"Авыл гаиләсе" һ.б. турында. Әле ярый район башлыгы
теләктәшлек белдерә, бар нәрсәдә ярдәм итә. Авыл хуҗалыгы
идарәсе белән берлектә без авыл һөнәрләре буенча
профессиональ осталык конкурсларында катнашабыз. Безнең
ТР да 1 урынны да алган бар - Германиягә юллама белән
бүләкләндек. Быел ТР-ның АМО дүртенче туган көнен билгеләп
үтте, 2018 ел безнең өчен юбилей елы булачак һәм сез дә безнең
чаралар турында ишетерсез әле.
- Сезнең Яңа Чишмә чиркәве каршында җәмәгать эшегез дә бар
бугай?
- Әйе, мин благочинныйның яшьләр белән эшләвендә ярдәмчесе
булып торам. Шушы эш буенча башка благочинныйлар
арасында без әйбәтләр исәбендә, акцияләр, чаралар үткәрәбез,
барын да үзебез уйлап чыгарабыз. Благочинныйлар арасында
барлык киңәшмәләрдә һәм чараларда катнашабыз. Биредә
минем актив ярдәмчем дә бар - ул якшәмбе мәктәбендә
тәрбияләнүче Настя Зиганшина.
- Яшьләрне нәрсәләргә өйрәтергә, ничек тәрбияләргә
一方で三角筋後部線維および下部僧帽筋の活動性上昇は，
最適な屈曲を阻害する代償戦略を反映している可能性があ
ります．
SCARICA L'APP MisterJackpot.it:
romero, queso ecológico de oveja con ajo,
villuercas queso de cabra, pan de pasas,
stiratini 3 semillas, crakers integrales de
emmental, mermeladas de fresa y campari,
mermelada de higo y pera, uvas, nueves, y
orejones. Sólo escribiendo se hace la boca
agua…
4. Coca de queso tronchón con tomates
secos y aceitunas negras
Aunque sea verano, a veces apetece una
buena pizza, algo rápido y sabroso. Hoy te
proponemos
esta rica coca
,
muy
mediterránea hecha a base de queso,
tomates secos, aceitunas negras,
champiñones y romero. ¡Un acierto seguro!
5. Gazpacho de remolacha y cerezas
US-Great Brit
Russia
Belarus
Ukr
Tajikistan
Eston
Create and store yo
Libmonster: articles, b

...

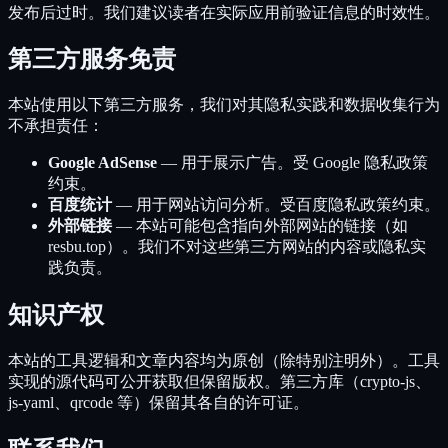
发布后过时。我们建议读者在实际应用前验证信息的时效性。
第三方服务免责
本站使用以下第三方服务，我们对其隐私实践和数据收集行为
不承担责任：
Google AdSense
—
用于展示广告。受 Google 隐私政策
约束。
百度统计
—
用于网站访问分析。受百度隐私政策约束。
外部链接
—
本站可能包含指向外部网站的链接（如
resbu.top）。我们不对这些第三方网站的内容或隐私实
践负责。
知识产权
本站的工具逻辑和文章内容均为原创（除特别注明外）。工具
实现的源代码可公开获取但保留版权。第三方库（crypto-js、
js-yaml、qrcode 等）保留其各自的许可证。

#### [Prompt]
Pull every line containing the string "romero" out of the data above and copy it.

#### [Exercise result]
romero, queso ecológico de oveja con ajo,
champiñones y romero. ¡Un acierto seguro!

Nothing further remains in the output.